Tuesday, September 29, 2009

Being the New Kid

I was really fortunate growing up: I lived in the same small town from kindergarten to high school. I even stayed in the same school Kindergarten through Grade 8! Being the new kid was never something I had I to experience.

When I went away to college, I was the new kid, but so was everybody else. There was this unspoken need to find kinsmanship with others and to make friends with people -- and quickly. You didn't want to be the person that was never invited to go eat dinner with others, or be that girl who spent every Friday night alone in her dorm room.

So, I made friends. Lots of friends. Circles upon circles of friends. Friends, whom I doubt that 13 years later, would remember my name, and some whose names I wouldn't remember. I had friends from the dorm, friends from work and friends from class. I had a hard time walking around campus without finding someone to talk to, or at least say hi to.

Even moving to, literally, another country to attend grad school, I had a built in group of friends.

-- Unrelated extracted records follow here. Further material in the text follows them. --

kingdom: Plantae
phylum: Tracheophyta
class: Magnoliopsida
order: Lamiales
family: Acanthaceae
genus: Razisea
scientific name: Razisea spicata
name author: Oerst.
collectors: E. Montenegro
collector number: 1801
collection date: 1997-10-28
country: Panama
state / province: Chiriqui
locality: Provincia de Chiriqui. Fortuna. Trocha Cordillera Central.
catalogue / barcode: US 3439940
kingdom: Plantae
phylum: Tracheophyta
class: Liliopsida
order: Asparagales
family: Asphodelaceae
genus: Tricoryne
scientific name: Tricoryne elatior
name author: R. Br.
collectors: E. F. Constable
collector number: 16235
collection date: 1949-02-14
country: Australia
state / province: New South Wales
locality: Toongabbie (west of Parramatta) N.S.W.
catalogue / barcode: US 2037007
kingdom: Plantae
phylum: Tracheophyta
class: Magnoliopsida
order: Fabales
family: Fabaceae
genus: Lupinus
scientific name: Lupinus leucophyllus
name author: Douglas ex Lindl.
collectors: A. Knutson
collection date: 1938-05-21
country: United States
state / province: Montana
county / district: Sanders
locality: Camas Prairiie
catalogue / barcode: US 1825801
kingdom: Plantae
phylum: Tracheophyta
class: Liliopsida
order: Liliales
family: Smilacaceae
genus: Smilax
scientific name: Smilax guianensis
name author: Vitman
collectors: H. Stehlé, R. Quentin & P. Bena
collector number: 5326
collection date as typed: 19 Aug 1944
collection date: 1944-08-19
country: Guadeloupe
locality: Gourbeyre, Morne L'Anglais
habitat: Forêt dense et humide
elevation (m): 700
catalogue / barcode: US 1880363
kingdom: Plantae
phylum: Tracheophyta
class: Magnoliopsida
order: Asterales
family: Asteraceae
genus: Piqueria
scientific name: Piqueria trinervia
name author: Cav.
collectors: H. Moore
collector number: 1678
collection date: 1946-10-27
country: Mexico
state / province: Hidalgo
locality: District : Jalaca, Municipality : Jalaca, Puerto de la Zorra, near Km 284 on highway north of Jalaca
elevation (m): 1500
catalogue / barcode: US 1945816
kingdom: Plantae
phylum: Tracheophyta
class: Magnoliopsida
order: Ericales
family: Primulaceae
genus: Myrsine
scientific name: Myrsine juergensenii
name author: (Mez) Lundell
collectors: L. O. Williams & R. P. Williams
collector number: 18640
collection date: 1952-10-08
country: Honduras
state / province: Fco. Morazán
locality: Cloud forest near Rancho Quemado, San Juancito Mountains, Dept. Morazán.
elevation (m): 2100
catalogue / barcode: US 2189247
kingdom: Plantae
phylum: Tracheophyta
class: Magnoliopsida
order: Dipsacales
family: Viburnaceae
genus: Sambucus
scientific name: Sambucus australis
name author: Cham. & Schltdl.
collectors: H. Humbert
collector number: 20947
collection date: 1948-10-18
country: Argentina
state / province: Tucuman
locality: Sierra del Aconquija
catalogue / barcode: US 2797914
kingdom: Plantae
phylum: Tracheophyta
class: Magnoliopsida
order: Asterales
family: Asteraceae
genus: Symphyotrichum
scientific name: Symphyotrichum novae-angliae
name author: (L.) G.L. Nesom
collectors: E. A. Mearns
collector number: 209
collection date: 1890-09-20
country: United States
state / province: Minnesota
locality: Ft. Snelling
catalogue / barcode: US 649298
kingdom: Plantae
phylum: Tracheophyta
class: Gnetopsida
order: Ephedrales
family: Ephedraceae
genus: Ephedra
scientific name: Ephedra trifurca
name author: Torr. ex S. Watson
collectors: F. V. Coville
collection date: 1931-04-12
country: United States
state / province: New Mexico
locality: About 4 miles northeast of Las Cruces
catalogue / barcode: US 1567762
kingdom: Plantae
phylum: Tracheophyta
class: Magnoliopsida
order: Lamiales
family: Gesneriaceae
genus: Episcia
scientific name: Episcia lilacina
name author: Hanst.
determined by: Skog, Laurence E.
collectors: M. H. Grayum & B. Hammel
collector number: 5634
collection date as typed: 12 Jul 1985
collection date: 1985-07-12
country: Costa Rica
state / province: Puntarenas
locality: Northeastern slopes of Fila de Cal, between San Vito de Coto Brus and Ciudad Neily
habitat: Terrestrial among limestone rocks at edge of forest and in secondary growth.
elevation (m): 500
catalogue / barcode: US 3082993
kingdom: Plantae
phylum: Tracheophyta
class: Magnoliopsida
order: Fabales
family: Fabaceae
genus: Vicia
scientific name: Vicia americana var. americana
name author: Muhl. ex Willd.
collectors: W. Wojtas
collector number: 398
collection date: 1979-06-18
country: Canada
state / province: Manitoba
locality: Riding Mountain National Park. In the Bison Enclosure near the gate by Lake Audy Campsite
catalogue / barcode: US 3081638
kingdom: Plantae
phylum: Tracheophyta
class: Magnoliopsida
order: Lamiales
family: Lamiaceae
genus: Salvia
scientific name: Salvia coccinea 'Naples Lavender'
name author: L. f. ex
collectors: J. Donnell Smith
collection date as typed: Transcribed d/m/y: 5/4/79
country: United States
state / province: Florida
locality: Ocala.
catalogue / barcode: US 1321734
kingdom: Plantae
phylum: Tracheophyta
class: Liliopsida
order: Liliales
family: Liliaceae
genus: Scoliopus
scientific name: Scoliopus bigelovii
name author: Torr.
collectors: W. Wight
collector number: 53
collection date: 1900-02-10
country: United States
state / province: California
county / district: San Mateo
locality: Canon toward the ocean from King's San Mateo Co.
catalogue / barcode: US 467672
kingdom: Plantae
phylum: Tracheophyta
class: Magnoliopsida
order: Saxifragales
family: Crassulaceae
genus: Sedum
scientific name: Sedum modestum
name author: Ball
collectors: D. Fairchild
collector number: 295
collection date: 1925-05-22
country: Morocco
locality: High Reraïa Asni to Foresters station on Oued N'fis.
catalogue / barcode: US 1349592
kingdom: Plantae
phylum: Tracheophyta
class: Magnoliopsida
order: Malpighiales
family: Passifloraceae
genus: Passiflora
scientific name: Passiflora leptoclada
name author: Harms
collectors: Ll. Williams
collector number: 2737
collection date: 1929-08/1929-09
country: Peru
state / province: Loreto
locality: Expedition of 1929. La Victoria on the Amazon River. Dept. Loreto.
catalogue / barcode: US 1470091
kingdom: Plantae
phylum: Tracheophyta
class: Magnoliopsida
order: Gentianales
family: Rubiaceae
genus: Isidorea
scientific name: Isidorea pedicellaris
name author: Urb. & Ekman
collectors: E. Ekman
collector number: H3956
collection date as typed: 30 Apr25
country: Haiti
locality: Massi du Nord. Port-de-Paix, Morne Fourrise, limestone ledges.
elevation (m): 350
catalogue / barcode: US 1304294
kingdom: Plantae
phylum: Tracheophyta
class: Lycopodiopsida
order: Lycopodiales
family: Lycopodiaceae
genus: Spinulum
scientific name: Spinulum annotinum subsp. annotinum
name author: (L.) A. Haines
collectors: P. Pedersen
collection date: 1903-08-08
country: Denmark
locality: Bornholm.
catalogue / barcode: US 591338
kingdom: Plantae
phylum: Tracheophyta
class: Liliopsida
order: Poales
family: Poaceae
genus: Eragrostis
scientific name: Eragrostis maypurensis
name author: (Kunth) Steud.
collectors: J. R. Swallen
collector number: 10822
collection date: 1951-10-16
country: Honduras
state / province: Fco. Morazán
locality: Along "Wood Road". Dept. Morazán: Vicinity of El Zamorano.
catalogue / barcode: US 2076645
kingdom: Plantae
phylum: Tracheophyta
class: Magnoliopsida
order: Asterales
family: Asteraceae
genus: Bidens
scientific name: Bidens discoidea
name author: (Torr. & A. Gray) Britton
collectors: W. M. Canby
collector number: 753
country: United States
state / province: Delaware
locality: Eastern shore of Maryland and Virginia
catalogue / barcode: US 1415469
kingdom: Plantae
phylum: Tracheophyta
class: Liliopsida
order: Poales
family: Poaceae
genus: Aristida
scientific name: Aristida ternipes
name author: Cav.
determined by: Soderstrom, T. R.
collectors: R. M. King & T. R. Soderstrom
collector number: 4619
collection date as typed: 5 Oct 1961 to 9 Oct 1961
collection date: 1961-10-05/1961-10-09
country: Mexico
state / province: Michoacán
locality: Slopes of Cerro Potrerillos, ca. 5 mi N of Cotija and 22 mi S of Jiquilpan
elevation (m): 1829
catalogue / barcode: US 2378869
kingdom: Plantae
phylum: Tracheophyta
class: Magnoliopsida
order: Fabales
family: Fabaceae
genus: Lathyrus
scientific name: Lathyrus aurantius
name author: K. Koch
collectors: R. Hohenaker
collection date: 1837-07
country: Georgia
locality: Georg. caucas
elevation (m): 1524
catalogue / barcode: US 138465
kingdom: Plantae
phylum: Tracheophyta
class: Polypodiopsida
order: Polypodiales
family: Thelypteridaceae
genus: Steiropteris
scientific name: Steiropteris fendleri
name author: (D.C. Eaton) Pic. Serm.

There were only 40 of us and we were going to spend half of our waking hours together: how could we not be friends?I think that is why this transition has been so hard for me.

I have never, as an adult, had to make friends. And quite frankly, I'm not very good at it. I feel almost as if I have had to start dating again. I put myself out there, give out my phone number, smile a sweet, and what I hope is outgoing, smile and then wait. Sometimes my prey ( and yes, I really do feel at this point that the people I am hunting to be friends with are prey) will return a smile, and even a phone number. Sometimes not. When they do, there becomes a whole new logistical arrangement of trying to meet up. Do I offer my house? Do we try to meet on neutral ground? What is neutral?

I have been choosy with my prey as of late. I am trying to find people who are in the same stage of life that my husband and I find ourselves in. Married, with two young children, and not into hanging out at the bar every weekend. Scott and I have been together for almost 8 years now, and we have pretty much been homebodies the entire time.

B.C. (Before Children) we would occasionally meet someone for drinks, or spend an early morning weekend at the gym. But usually, you would find us at home, doing some type of make work project in the house, in the yard, you name it. After our son was born, we became even more boring. I mean, who would want to do something at a smoky bar when you could watch your child drool? (I think you really have to be a parent in order to grasp the truth in that sentence.) Leaving the house for us now is a momentous occassion. I get excited about outings to Target. Really.

So here I am, living in a new town, without any friends. Don't get me wrong, the people I work with are great and I have met so many interesting people through my work, but no real friends. There is nobody here that I could call at 9:30 and say "Hey, want to come by for some muffins? I'm just pulling them out of the oven." (** Note: Re-reading that sentence reminds me that a) I am not that domesticated, and b) I would have to REALLY be on my game to have muffins made by 9:30AM, but I digress.)

But, truth be told, that is the companionship that I am longing for: someone who I could call to spend time with, or chat with, and not have to make plans with 2 weeks in advance. I haven't met anyone that I can vent to when my husband is doing stupid stuff, or when my kid is driving me crazy can talk me down from the butt whipping that I am planning in my head. Hopefuly, in the near future, I will find someone, that special someone (here we go, back to the dating analogy) that I can give a part of myself to, and they will do the same in return. Because isn't that what friendship is really all about?

2 comments:

The Morrows said...

miss you lots!! i would def. come over for those muffins miss martha! still need to call you back... my couch (and the flu) have sucked me in

Julie said...

i know how you feel tarrah! I was lucky enough when we first moved to durham to find a girl that worked for the same company that i just totally clicked with...but i didnt have a lot of mom friends...one of my other friends suggested i join a group on meetup.com and i found a wonderful playgroup of moms in my area that i could definitely see myself socializing with. I would highly recommend checking it out to see whats around your area!